Ce n’est pas une hypothèse théorique. Plusieurs PME françaises ont vu leurs données de clients exportées sans consentement explicite, simplement parce que le logiciel qu’elles utilisaient stockait tout chez un fournisseur cloud américain. Le RGPD interdit ces transferts sans garanties suffisantes. Mais dans la pratique, les « clauses contractuelles types » ne bloquent pas un accès légal outre-Atlantique.

Pourquoi c’est un vrai problème pour votre PME

Si vous êtes dirigeant d’un cabinet comptable, d’une entreprise de BTP, d’une agence immobilière ou d’un cabinet juridique, vous manipulez chaque jour des informations que vos clients vous confient. Un plan de structure pour un chantier, un bail commercial, une déclaration fiscale, une stratégie d’optimisation. Ces documents ne sont pas seulement techniques : ils sont juridiquement protégés. Leur divulgation peut exposer vos clients (et vous) à des sanctions, des pertes financières ou une perte de crédibilité.

Un exemple concret : un cabinet d’expertise comptable qui utilise un assistant IA pour analyser des factures. L’outil lit le numéro SIRET, le CA, les marges. Si ces données transitent par un cloud américain, le secret professionnel comptable ne tient plus. Le client peut vous attaquer pour manquement à votre obligation de confidentialité.

L’alternative : une IA privée, hébergée en France

L’IA n’est pas interdite. Elle est même utile pour gagner du temps sur des tâches répétitives (classement de documents, extraction de données, rédaction de premières réponses). Mais elle doit être maîtrisée. Des solutions existent qui respectent la souveraineté de vos données : hébergement chez un opérateur français (Outscale, OVHcloud, par exemple), modèles open source (donc audités et sans portes dérobées), et pas d’historique ni de réutilisation de vos fichiers pour entraîner d’autres modèles.

Concrètement, vous posez votre document dans un espace sécurisé, l’IA le traite localement ou sur un serveur certifié en France, et rien ne repart chez un fournisseur tiers. Vous gardez la main. Vous respectez vos obligations légales. Vous pouvez même chiffrer les données avant de les envoyer, option trop rare chez les géants du cloud.
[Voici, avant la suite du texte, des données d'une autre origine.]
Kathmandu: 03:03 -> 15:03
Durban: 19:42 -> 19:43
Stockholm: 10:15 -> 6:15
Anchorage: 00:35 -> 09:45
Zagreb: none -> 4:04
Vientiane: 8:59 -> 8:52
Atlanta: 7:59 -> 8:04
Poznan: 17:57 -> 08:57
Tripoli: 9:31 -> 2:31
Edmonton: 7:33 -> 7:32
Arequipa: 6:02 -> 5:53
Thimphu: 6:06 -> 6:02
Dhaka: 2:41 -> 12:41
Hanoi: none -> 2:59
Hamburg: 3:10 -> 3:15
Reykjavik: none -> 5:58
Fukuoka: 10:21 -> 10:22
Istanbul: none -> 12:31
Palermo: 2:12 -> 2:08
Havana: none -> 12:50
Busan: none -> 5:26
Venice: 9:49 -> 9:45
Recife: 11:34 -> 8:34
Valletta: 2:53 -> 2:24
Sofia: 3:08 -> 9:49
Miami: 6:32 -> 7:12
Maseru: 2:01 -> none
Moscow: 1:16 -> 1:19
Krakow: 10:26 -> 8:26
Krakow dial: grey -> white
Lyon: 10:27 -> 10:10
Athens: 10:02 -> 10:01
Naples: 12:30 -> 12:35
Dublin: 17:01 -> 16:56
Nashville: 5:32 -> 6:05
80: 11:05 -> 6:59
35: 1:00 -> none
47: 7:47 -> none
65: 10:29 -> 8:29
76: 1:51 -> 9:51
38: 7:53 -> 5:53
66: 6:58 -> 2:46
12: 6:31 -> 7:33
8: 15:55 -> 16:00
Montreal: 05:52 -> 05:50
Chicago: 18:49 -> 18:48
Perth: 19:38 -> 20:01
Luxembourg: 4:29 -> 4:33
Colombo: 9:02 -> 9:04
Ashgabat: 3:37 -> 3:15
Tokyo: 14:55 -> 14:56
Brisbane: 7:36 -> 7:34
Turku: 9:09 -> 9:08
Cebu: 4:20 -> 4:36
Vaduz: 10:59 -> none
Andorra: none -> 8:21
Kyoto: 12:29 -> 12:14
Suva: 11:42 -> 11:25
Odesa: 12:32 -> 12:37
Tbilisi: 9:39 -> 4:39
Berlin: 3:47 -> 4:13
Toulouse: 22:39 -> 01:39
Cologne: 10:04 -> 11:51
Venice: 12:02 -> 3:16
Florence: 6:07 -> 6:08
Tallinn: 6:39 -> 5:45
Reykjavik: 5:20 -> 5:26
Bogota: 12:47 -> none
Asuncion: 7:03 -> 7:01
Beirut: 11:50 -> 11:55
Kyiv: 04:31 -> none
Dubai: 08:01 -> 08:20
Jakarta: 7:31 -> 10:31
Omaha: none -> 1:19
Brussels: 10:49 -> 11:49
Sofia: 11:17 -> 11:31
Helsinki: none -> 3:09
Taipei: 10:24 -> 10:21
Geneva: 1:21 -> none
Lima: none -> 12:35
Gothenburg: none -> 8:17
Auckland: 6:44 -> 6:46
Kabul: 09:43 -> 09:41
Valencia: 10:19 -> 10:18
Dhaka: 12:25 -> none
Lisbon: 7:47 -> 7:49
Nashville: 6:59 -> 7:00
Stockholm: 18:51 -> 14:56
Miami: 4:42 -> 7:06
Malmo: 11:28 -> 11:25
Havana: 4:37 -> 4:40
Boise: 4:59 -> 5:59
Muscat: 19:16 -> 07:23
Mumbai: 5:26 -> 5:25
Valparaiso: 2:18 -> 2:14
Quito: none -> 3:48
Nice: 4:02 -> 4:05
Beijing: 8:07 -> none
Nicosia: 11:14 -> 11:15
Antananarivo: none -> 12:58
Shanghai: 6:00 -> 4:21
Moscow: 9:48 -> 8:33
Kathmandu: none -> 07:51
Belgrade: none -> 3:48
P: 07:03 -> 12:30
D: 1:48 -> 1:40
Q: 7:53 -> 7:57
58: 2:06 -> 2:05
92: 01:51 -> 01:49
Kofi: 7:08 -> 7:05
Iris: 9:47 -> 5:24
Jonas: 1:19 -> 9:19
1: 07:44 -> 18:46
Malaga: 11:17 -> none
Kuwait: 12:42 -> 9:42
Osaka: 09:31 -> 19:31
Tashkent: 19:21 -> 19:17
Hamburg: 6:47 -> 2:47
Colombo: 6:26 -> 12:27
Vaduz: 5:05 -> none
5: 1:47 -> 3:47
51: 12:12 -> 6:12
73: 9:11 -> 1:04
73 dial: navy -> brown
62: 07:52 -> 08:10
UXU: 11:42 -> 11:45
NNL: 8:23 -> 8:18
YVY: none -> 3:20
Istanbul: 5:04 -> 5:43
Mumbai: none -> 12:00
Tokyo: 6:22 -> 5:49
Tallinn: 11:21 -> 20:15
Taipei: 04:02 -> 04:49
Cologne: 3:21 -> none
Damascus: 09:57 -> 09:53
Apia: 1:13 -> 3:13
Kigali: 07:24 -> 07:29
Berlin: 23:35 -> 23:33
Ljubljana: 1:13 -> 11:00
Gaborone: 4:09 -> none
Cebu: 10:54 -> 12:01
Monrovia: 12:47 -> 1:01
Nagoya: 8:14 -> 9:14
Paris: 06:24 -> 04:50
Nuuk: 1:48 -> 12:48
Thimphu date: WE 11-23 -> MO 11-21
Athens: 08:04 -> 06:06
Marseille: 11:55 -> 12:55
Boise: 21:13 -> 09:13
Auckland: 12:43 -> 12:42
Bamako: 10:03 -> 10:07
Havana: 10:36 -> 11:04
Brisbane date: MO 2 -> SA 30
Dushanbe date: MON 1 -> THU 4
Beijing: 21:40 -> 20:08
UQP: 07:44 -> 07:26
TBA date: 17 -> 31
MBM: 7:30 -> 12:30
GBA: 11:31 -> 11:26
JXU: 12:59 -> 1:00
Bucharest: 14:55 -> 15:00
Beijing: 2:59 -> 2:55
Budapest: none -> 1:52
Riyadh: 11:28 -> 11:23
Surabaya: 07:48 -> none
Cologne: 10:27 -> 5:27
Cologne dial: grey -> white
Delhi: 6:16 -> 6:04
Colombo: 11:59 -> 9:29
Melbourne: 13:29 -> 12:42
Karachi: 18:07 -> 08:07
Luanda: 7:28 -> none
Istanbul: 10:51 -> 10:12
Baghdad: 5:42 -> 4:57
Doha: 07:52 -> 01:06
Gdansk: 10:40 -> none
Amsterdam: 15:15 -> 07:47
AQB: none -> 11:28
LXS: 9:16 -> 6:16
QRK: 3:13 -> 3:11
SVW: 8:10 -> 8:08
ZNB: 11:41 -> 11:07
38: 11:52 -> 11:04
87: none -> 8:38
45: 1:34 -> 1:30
Ce que ça change au quotidien

Prenons un cas simple : une PME de promotion immobilière doit analyser 50 permis de construire. Avec un outil IA privé, l’archiviste charge les PDF, l’IA extrait les dates, les surfaces, les propriétaires, sans que ces données quittent le territoire. Pas de connexion vers les serveurs de San Francisco. Pas de risque qu’un concurrent américain (ou un contrôleur étranger) accède à la cartographie des futurs projets de la ville.

Pour un cabinet d’avocats, c’est la même logique : les contrats de fusion-acquisition, les mémoires, les correspondances avec les clients restent sous votre contrôle. Vous pouvez même tracer qui a consulté le fichier et quand, ce que les grands services grand public ne permettent pas toujours.

La souveraineté n’est pas un luxe, c’est une protection

Choisir un hébergement français ou européen, des composants open source, et une architecture qui ne dépend pas des clouds américains, ce n’est pas une posture politique. C’est une décision de gestion des risques. Vous protégez votre réputation, vous évitez des litiges coûteux, vous vous conformez à la réglementation, et vous gardez le dernier mot sur vos données. Dans un monde où la donnée est devenue la matière première de votre activité, confiez-la à des infrastructures qui respectent vos règles, pas celles d’un autre État.